Negotiations between the International Longshoremen’s Association (ILA) and the US Maritime Alliance have stalled for over a month, with President-elect Donald Trump voicing clear support for the ILA’s stance. With a potential strike looming on January 15th, it’s crucial to assess the cascading impacts this event could have, not only during the strike itself but also before and after.
The mere risk of a strike has already prompted some US importers to expedite shipments, frontloading goods to avoid potential disruptions. However, as January 15th approaches, the time to act is running out.
For shipments from Asia to the US East Coast, which typically take four to five weeks depending on the route, the window to avoid the strike has already closed. Alternative options, like rerouting cargo to the US West Coast, remain viable but are also rapidly narrowing due to transit times of two to three weeks. Similarly, for cargo originating in South America and Europe, the chance to adjust shipping plans is fading unless bookings are made immediately.
This surge in early shipments has also created increased pressure on warehousing, as goods arrive sooner than usual and in greater volumes than expected.
If the strike goes forward, vessels are likely to anchor outside major ports along the US East and Gulf coasts, as seen during the three-day strike in October. In some cases, cargo might be unloaded earlier than planned or redirected to regional hubs like Freeport or Kingston to keep supply chains moving.

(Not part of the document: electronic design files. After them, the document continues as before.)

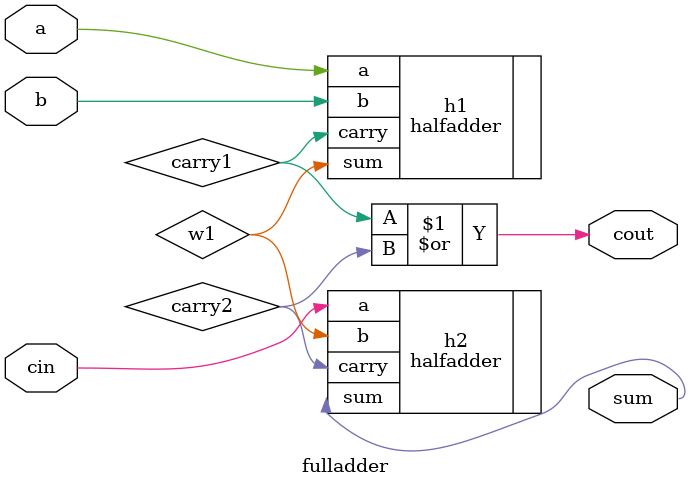
<source format=v>
module fulladder(a, b, cin, sum, cout); //structural code for fulladder using halfadders
    input a, b, cin;
    output sum, cout;
    wire w1, carry1, carry2; //w1-> sum of HA1; carry1, carry2-> carry of HA1 & HA2 respectively
    halfadder h1(.a(a), .b(b), .sum(w1), .carry(carry1));
    halfadder h2(.a(cin), .b(w1), .sum(sum), .carry(carry2));
    assign cout= carry1 | carry2; //final carry = carry1 OR carry2
endmodule
</source>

However, the effects won’t stop there. Vessel delays mean ships won’t return to their points of origin on time, disrupting schedules in Europe and Asia. A lag of two to three weeks for Europe and four to five weeks for Asia could lead to significant reductions in export capacity. During the October strike, this disruption was manageable due to its short duration. A longer strike, however, could result in severe capacity shortages by mid-February in Europe and late February in Asia.
A protracted strike could extend the challenges well into March. Asian exporters, in particular, might face equipment shortages as empty containers from the US East Coast cannot be returned. This issue would compound during March, when global demand typically begins to rise following the Lunar New Year.
Adding to the complexity is the timing of the strike, coinciding with the rollout of new shipping alliance networks. This transition requires the reallocation of hundreds of vessels to new service routes. Any disruption to these plans could ripple across global trade lanes, including those not directly tied to the affected ports.
Every day of a strike could translate into roughly six days of congestion recovery for US East Coast ports. This estimate aligns with the impact observed during October’s brief strike. However, a longer strike would cause delays to pile up, creating extensive challenges for both importers and exporters.
With limited time to reposition cargo, importers and exporters must now turn their focus to encouraging a resolution between the ILA and the terminals. Negotiations that prevent a strike altogether would be the most effective way to mitigate these potentially far-reaching consequences.